For the listing beneath, state how many lines contain the string "boots". Give the number by itself.
[Input material — start]
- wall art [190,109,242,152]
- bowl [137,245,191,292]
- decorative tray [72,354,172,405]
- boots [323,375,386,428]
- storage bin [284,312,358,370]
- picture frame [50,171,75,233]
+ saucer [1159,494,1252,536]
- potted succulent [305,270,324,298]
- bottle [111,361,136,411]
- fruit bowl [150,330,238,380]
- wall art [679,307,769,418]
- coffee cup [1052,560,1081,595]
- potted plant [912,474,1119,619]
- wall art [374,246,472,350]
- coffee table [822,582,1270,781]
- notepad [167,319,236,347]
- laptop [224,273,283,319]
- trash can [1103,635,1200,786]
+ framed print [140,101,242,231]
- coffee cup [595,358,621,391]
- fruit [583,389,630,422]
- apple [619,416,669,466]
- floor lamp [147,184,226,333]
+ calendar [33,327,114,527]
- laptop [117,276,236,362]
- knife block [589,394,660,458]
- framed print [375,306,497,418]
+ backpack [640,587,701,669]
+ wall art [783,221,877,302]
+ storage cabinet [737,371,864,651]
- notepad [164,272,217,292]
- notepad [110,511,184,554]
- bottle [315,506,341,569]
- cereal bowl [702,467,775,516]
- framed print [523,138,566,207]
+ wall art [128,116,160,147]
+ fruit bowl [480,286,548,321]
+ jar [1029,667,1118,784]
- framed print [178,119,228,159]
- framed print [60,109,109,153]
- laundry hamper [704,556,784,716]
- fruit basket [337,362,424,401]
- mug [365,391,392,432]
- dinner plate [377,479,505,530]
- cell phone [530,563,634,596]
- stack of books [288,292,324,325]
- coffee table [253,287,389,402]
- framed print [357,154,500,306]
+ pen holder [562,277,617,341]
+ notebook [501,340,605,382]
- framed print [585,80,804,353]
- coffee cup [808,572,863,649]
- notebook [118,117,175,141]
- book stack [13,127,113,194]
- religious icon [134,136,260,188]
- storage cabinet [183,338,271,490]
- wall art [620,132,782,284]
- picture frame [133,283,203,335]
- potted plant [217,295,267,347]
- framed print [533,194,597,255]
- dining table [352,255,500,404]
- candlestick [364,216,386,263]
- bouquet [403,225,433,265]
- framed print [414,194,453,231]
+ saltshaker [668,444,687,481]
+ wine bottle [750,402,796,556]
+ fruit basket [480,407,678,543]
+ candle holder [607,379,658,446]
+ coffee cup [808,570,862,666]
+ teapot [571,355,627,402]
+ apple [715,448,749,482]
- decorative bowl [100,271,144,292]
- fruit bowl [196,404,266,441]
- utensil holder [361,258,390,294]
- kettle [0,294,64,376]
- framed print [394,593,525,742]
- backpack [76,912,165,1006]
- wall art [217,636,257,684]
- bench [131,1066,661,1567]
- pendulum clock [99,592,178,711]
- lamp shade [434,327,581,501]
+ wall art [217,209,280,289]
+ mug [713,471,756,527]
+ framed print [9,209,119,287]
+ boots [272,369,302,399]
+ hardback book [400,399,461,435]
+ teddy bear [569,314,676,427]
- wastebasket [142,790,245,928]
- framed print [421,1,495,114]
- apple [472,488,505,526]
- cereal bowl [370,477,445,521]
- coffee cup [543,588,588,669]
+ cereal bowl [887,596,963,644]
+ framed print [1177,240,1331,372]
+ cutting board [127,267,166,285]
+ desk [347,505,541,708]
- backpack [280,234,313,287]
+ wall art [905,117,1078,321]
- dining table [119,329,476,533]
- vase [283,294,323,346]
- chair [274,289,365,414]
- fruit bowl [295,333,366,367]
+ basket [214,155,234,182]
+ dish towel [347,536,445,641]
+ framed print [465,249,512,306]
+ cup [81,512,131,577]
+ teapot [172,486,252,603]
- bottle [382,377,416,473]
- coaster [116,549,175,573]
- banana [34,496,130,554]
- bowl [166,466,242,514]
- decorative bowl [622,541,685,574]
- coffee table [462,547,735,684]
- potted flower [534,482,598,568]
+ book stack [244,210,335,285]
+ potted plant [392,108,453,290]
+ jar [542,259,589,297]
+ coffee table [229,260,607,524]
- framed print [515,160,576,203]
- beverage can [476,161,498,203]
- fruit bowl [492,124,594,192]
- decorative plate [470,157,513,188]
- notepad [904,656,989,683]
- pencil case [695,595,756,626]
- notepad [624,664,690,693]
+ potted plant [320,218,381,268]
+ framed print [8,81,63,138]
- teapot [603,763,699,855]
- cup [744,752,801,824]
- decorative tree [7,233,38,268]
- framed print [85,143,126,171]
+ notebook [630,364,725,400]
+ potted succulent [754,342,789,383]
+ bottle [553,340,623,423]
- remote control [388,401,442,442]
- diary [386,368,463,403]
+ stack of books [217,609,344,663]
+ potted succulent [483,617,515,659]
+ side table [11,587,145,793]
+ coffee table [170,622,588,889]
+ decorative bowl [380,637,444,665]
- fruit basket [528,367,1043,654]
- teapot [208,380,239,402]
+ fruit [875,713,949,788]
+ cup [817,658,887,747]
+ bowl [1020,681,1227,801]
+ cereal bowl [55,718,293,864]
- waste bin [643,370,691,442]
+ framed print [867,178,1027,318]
[Input material — finish]
● Expected output
2